# Frequency distribution in PowerPivot



## bertusavius (May 13, 2012)

I have some experience in creating frequency distributions in Excel using SUMPRODUCT, VLOOKUPS or Array formulas.

But at the moment I am trying to use Power Pivot for various reasons (amongst other things the size of the dataset)

What would be the best approach to creating a frequncy distribution in the following situation:

---

I have a table in which every row contains a time value (hh:mm:ss)

I have another table in wich the distribution is defined like this:
start     ----|   stop ----|    code
06:00:00 |  06:59:00 |  6-7
07:00:00 | 07:59:00 |  7-8
etc (open for changes)

---

Can I create a calculated column in which the code is assigned to each row, or is there a better way (perhaps within the pivot table)?


----------



## powerpivotpro (May 13, 2012)

Just to make sure I understand:  the table that contains time values is relatively large, and is your actual data, correct?

And the other table defines the "buckets," and you want to assign values from the data table to those buckets?


----------



## bertusavius (May 13, 2012)

The actual data is correct. The only thing that lacks is the relation between The (correct) times and the 'bucket' 

The other table does indeed represent the buckets.


----------



## powerpivotpro (May 13, 2012)

A more complex version of your problem is covered in the second half of this post:  

http://www.powerpivotpro.com/2012/0...e-with-precise-measurements-in-another-table/

The crux though is that a calculated column in your data table using CALCULATE with one or more FILTER's is going to be the basis of the solution.
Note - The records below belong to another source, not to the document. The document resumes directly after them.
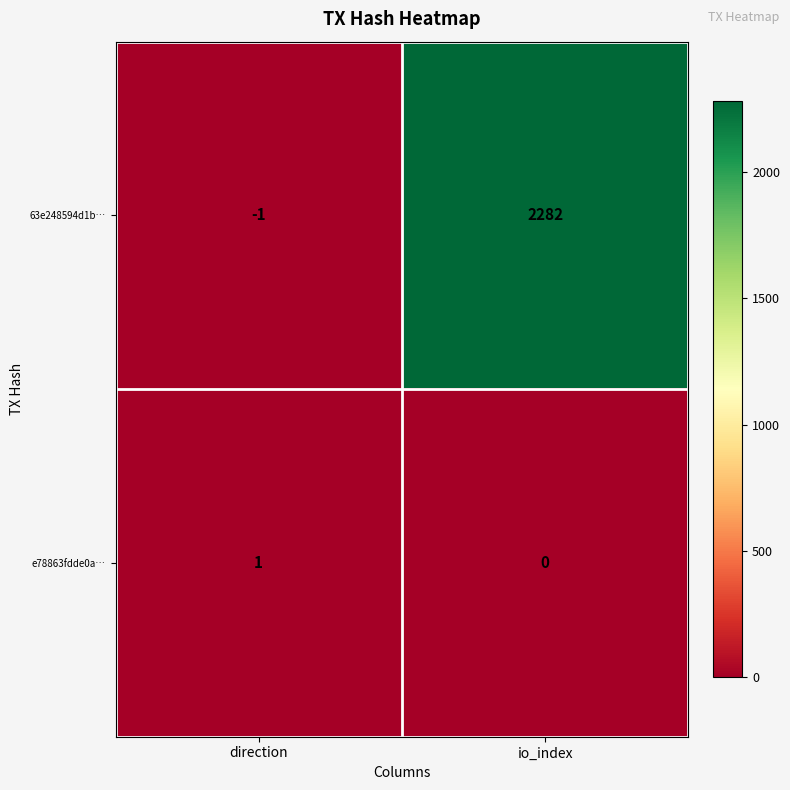

Reading left to right, what are all the values shown in this chart?

63e248594d1b…: -1	2282
e78863fdde0a…: 1	0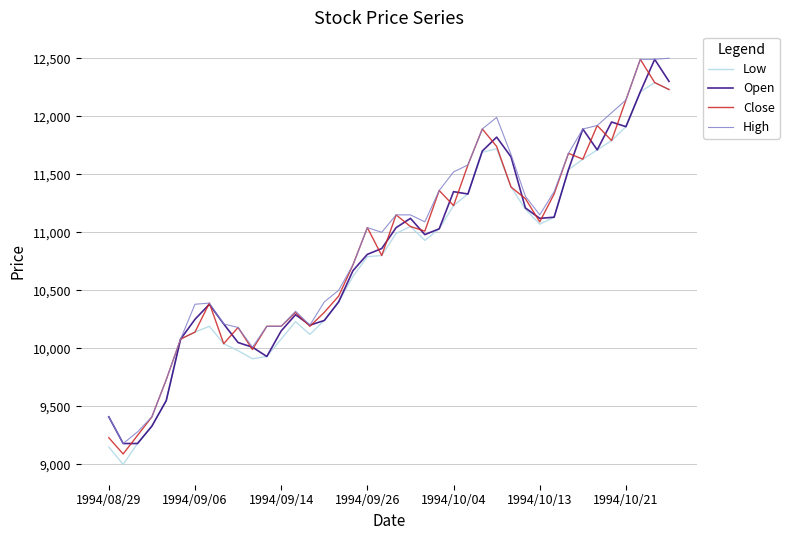

What is the greatest value displayed?

12500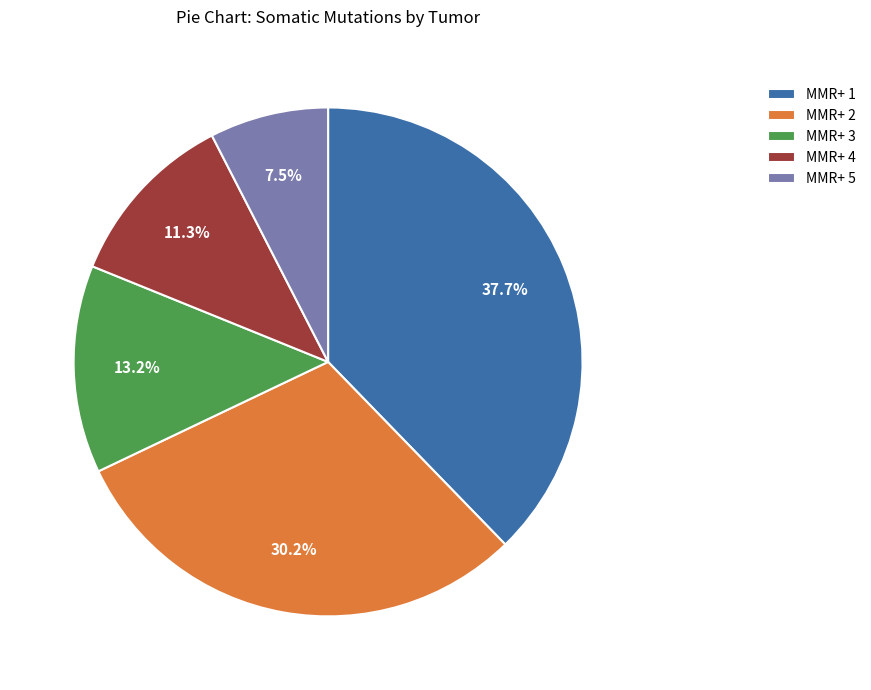

What is the largest slice in the pie chart?

MMR+ 1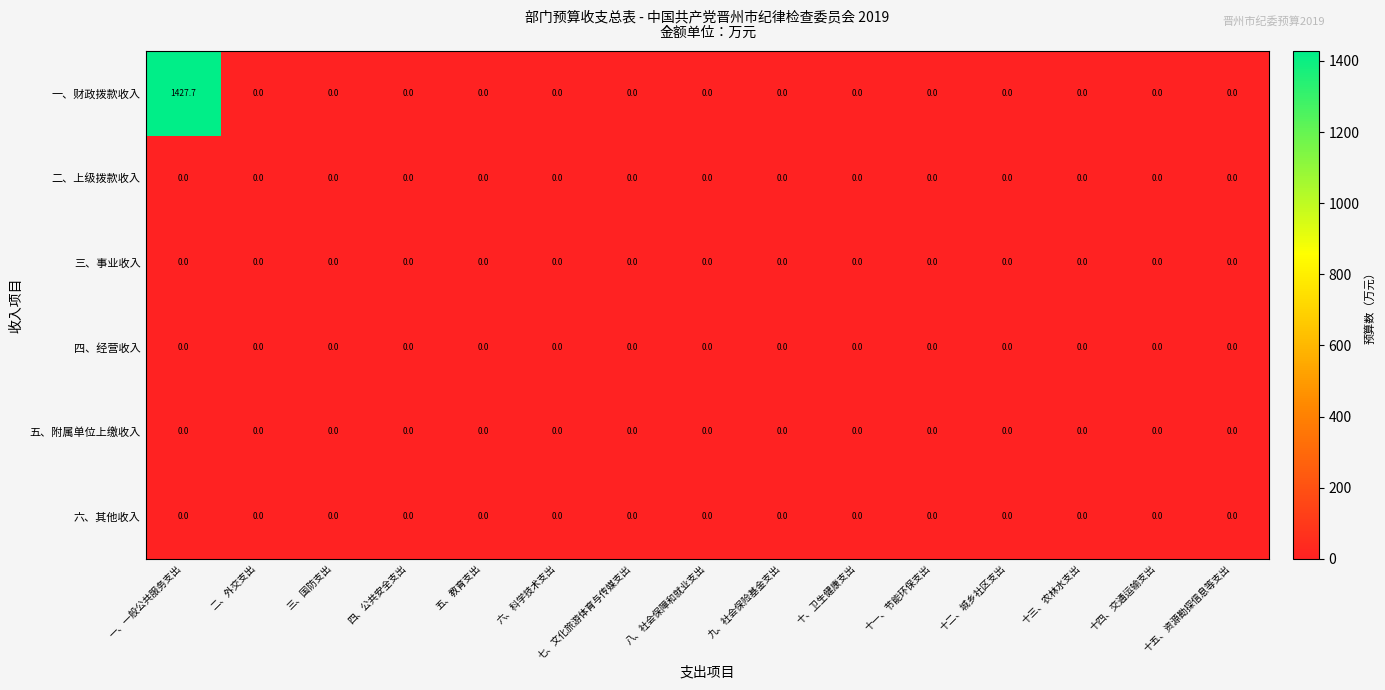

What is the greatest value displayed?

1427.7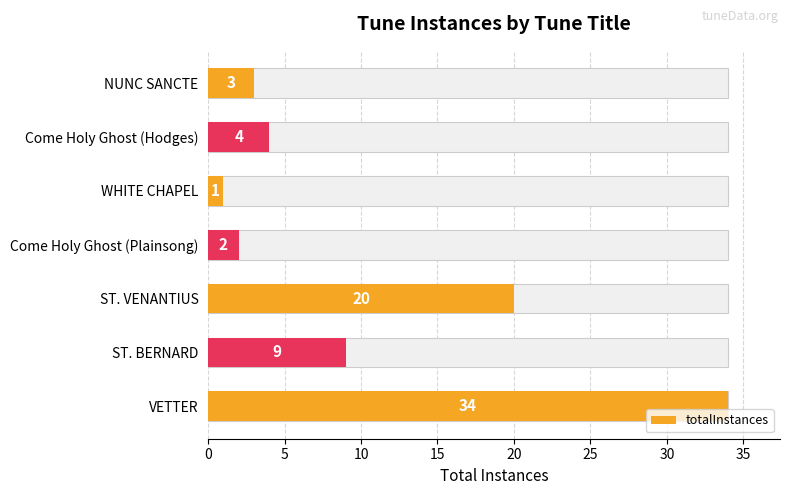

What is the smallest value displayed?

1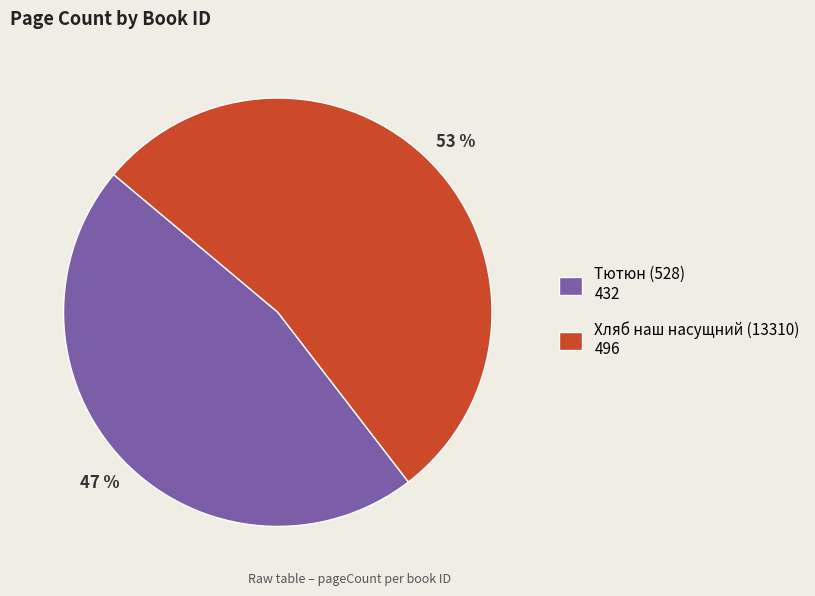

What percentage is the Хляб наш насущний (13310) slice, to the nearest percent?

53%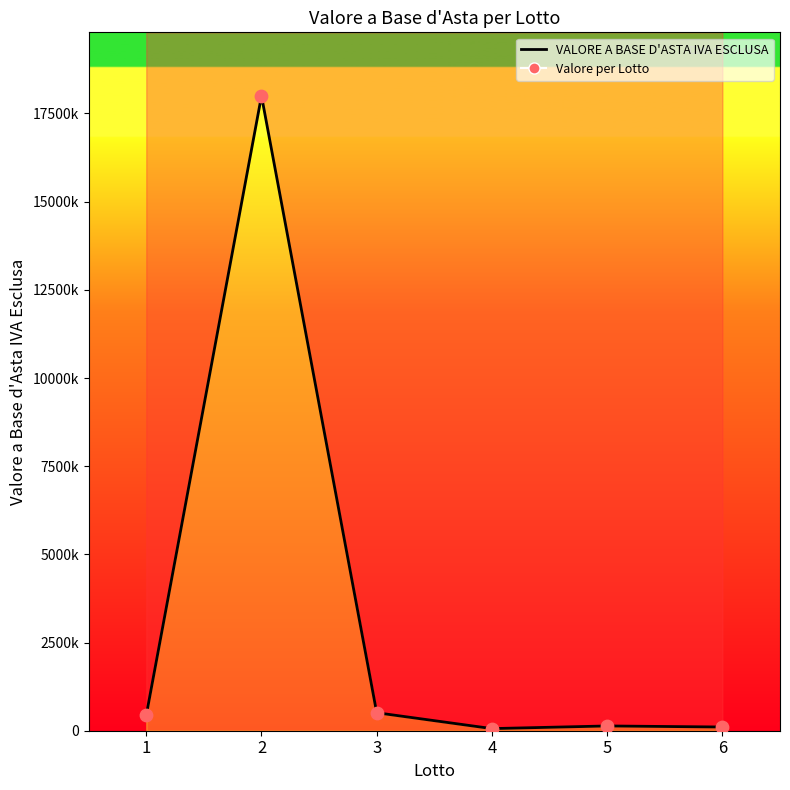

What is the ratio of the value at 6 to the value at 4?

1.8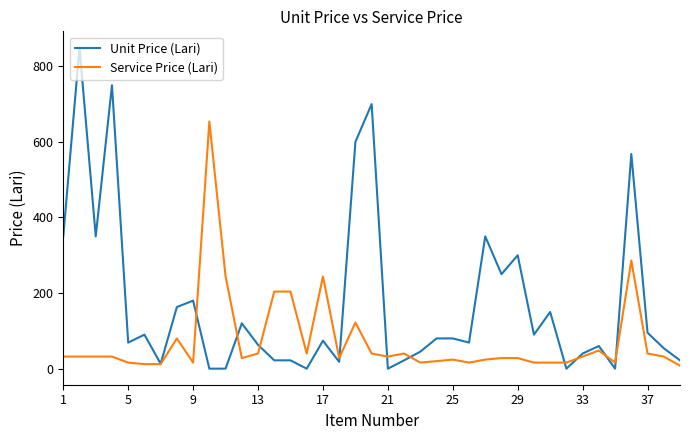

Which series has the largest total across all categories?

Unit Price (Lari)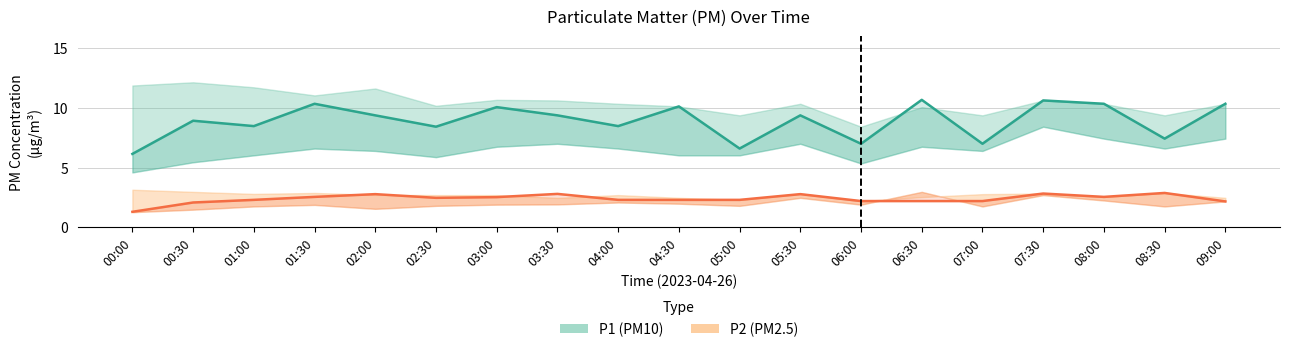

What is the highest value of the P1 (PM10) series?

10.7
You will also need to create integer versions of the start/stop times in your buckets table.  (Convert them to pure seconds - hours * 3600 + mins * 60 + seconds).  That way you can use > and similar operators in your FILTERs.


----------



## bertusavius (May 13, 2012)

This looks very promising.

I will update this thread asap with the result.

Thank you very much.


----------



## bertusavius (May 13, 2012)

Just back to inform you that your solution did the trick perfectly.

I also found that it wasn't neccecary to convert the time values into integers; the results were the same as far as I could tell.


Really appreciate your help in the matter.


----------



## powerpivotpro (May 13, 2012)

Excellent!  Very glad that worked for you.


----------



## ruve1k (May 14, 2012)

bertusavius,
If your buckets are consistently sized you may be able to use a rounding technique on your actual data and then utilize a native relationship with your buckets table.


----------